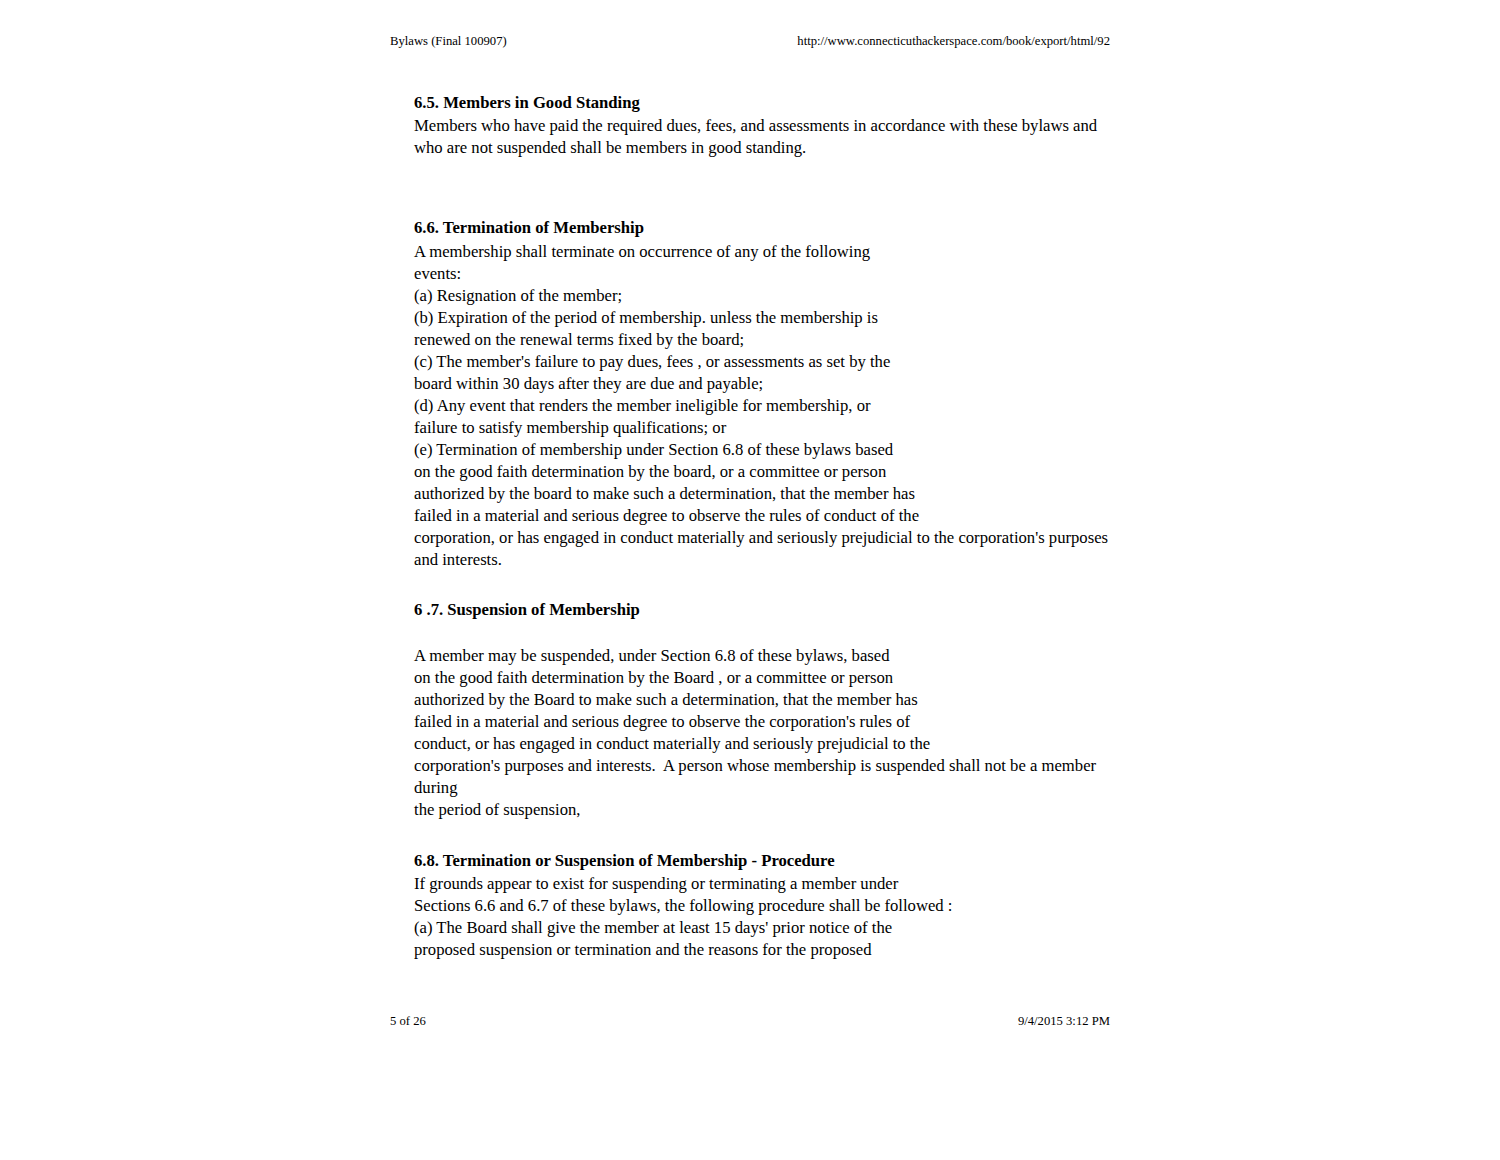Bylaws (Final 100907)
http://www.connecticuthackerspace.com/book/export/html/92
6.5. Members in Good Standing
Members who have paid the required dues, fees, and assessments in accordance with these bylaws and who are not suspended shall be members in good standing.
6.6. Termination of Membership
A membership shall terminate on occurrence of any of the following
events:
(a) Resignation of the member;
(b) Expiration of the period of membership. unless the membership is
renewed on the renewal terms fixed by the board;
(c) The member's failure to pay dues, fees , or assessments as set by the
board within 30 days after they are due and payable;
(d) Any event that renders the member ineligible for membership, or
failure to satisfy membership qualifications; or
(e) Termination of membership under Section 6.8 of these bylaws based
on the good faith determination by the board, or a committee or person
authorized by the board to make such a determination, that the member has
failed in a material and serious degree to observe the rules of conduct of the
corporation, or has engaged in conduct materially and seriously prejudicial to the corporation's purposes and interests.
6 .7. Suspension of Membership
A member may be suspended, under Section 6.8 of these bylaws, based
on the good faith determination by the Board , or a committee or person
authorized by the Board to make such a determination, that the member has
failed in a material and serious degree to observe the corporation's rules of
conduct, or has engaged in conduct materially and seriously prejudicial to the
corporation's purposes and interests. A person whose membership is suspended shall not be a member during
the period of suspension,
6.8. Termination or Suspension of Membership - Procedure
If grounds appear to exist for suspending or terminating a member under
Sections 6.6 and 6.7 of these bylaws, the following procedure shall be followed :
(a) The Board shall give the member at least 15 days' prior notice of the
proposed suspension or termination and the reasons for the proposed
5 of 26
9/4/2015 3:12 PM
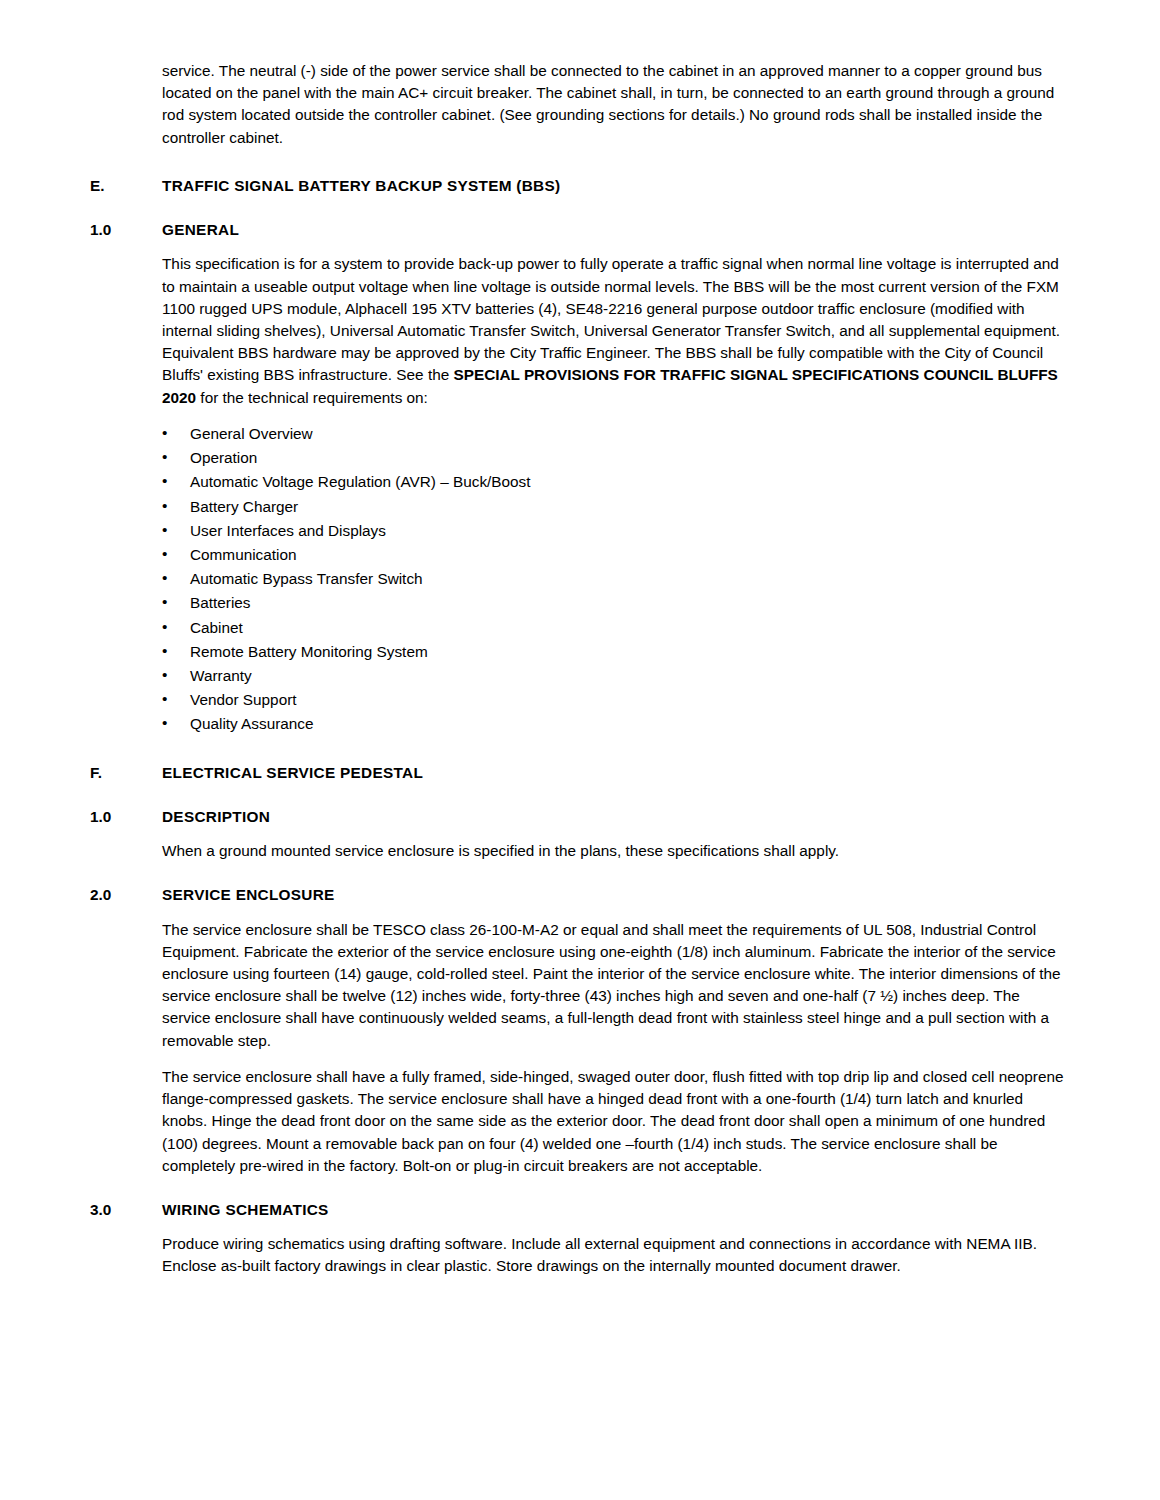service. The neutral (-) side of the power service shall be connected to the cabinet in an approved manner to a copper ground bus located on the panel with the main AC+ circuit breaker. The cabinet shall, in turn, be connected to an earth ground through a ground rod system located outside the controller cabinet. (See grounding sections for details.) No ground rods shall be installed inside the controller cabinet.
E. TRAFFIC SIGNAL BATTERY BACKUP SYSTEM (BBS)
1.0 GENERAL
This specification is for a system to provide back-up power to fully operate a traffic signal when normal line voltage is interrupted and to maintain a useable output voltage when line voltage is outside normal levels. The BBS will be the most current version of the FXM 1100 rugged UPS module, Alphacell 195 XTV batteries (4), SE48-2216 general purpose outdoor traffic enclosure (modified with internal sliding shelves), Universal Automatic Transfer Switch, Universal Generator Transfer Switch, and all supplemental equipment. Equivalent BBS hardware may be approved by the City Traffic Engineer. The BBS shall be fully compatible with the City of Council Bluffs' existing BBS infrastructure. See the SPECIAL PROVISIONS FOR TRAFFIC SIGNAL SPECIFICATIONS COUNCIL BLUFFS 2020 for the technical requirements on:
General Overview
Operation
Automatic Voltage Regulation (AVR) – Buck/Boost
Battery Charger
User Interfaces and Displays
Communication
Automatic Bypass Transfer Switch
Batteries
Cabinet
Remote Battery Monitoring System
Warranty
Vendor Support
Quality Assurance
F. ELECTRICAL SERVICE PEDESTAL
1.0 DESCRIPTION
When a ground mounted service enclosure is specified in the plans, these specifications shall apply.
2.0 SERVICE ENCLOSURE
The service enclosure shall be TESCO class 26-100-M-A2 or equal and shall meet the requirements of UL 508, Industrial Control Equipment. Fabricate the exterior of the service enclosure using one-eighth (1/8) inch aluminum. Fabricate the interior of the service enclosure using fourteen (14) gauge, cold-rolled steel. Paint the interior of the service enclosure white. The interior dimensions of the service enclosure shall be twelve (12) inches wide, forty-three (43) inches high and seven and one-half (7 ½) inches deep. The service enclosure shall have continuously welded seams, a full-length dead front with stainless steel hinge and a pull section with a removable step.
The service enclosure shall have a fully framed, side-hinged, swaged outer door, flush fitted with top drip lip and closed cell neoprene flange-compressed gaskets. The service enclosure shall have a hinged dead front with a one-fourth (1/4) turn latch and knurled knobs. Hinge the dead front door on the same side as the exterior door. The dead front door shall open a minimum of one hundred (100) degrees. Mount a removable back pan on four (4) welded one –fourth (1/4) inch studs. The service enclosure shall be completely pre-wired in the factory. Bolt-on or plug-in circuit breakers are not acceptable.
3.0 WIRING SCHEMATICS
Produce wiring schematics using drafting software. Include all external equipment and connections in accordance with NEMA IIB. Enclose as-built factory drawings in clear plastic. Store drawings on the internally mounted document drawer.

————

▶ _Assigned task_:
All that is needed is the exact run of lines above from the line containing "Automatic Voltage Regulation" through the line containing "2.0 SERVICE ENCLOSURE", both of them included.

▶ _Answer area_:
Automatic Voltage Regulation (AVR) – Buck/Boost
Battery Charger
User Interfaces and Displays
Communication
Automatic Bypass Transfer Switch
Batteries
Cabinet
Remote Battery Monitoring System
Warranty
Vendor Support
Quality Assurance
F. ELECTRICAL SERVICE PEDESTAL
1.0 DESCRIPTION
When a ground mounted service enclosure is specified in the plans, these specifications shall apply.
2.0 SERVICE ENCLOSURE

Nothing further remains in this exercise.